Hemos visto cómo el relato influye en nuestras vidas, al punto de no solo moldear nuestra ideología, sino también impactar directamente en nuestra forma de vivir. Esto demuestra que no solo somos sensibles a lo que observamos, sino también a lo que escuchamos y a lo que intentan proyectarnos. Lo que nos cuentan, sea cierto o no, resulta tan importante como los hechos que presenciamos posteriormente.
He de decir que lo que hemos presenciado en las últimas semanas, tras la trágica DANA que ha golpeado a Valencia, ha sido, en muchos aspectos, fascinante. Por un lado, miles de personas se han volcado, sin apenas organización, a la ayuda en primera persona. Camiones cargados de ropa y comida, individuos improvisando con solo su energía y el deseo de ayudar, cientos de creadores de contenido compartiendo sus experiencias en los pueblos de la costa levantina, vecinos emocionados, pero también enfadados, una prensa movilizada, y todo ello con España entera pendiente de lo que sucedía.
En la otra cara de la moneda, hemos visto a miles de tuiteros, tertulianos, y personas de todo tipo que se han dedicado a dar lecciones de humanidad, hablando sobre pueblos que apenas pueden localizar en un mapa y señalando con el dedo a aquellos que han ido a ayudar. Sus correcciones y discursos improvisados han estado impregnados de una soberbia que, lejos de acercarlos a la superioridad moral que pretenden proyectar, solo evidencian su fragilidad y su carencia de iniciativa.
Existe una regla no escrita que se aprende cuando uno ha recibido una buena educación, y que seguramente nos recuerda algún momento en el que deberíamos haber guardado silencio: si no estás ayudando, al menos ten la decencia de no molestar. No hay mayor decadencia que creerse superior desde la comodidad del sofá, lanzando calificativos vacíos que nada aportan al pueblo levantino. “Ultraderecha” para quienes ayudan desde sus ideologías, “buscafamas” para los influencers que apoyan al pueblo valenciano mientras ganan seguidores, y “pseudomedios” para quienes se acercan a informar de lo que está ocurriendo bajo una bandera que puedes no compartir.

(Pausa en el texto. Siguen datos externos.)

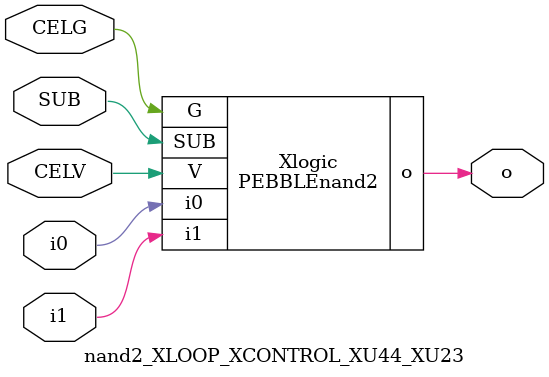
<source format=v>



module PEBBLEnand2 ( o, G, SUB, V, i0, i1 );

  input i0;
  input V;
  input i1;
  input G;
  output o;
  input SUB;
endmodule

//Celera Confidential Do Not Copy nand2_XLOOP_XCONTROL_XU44_XU23
//Celera Confidential Symbol Generator
//5V NAND2
module nand2_XLOOP_XCONTROL_XU44_XU23 (CELV,CELG,i0,i1,o,SUB);
input CELV;
input CELG;
input i0;
input i1;
input SUB;
output o;

//Celera Confidential Do Not Copy nand2
PEBBLEnand2 Xlogic(
.V (CELV),
.i0 (i0),
.i1 (i1),
.o (o),
.SUB (SUB),
.G (CELG)
);
//,diesize,PEBBLEnand2

//Celera Confidential Do Not Copy Module End
//Celera Schematic Generator
endmodule

</source>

Ellos son los verdaderos cuñados: los que no salen de su círculo de autocompasión (hacia sí mismos y hacia su entorno) y que no entienden lo que significa comprometerse con un bien superior que se mueva por encima de sus propias causas. Más allá de escribir cuatro tonterías en Twitter, no comprenden que entre el blanco y el negro existe una paleta de colores tan amplia como las formas de ayudar. Formas que no necesitan pasar por un filtro moral que nadie les ha pedido, pero que insisten en imponer como si fuera imprescindible.
Para no llegar a convertirnos en tal, no hay que olvidar que debemos mantener coherencia entre lo que decimos y hacemos, entre la teoría y la práctica. Debe existir una proporción, un equilibrio que nos permita vivir en la verdad, evitando caer en contradicciones. Esto implica transmitir de manera auténtica aquello que realmente pensamos. Como bien señala el psiquiatra Enrique Rojas, es esencial encontrar un buen equilibrio entre el corazón y la cabeza, es decir, entre los sentimientos y las herramientas de la razón.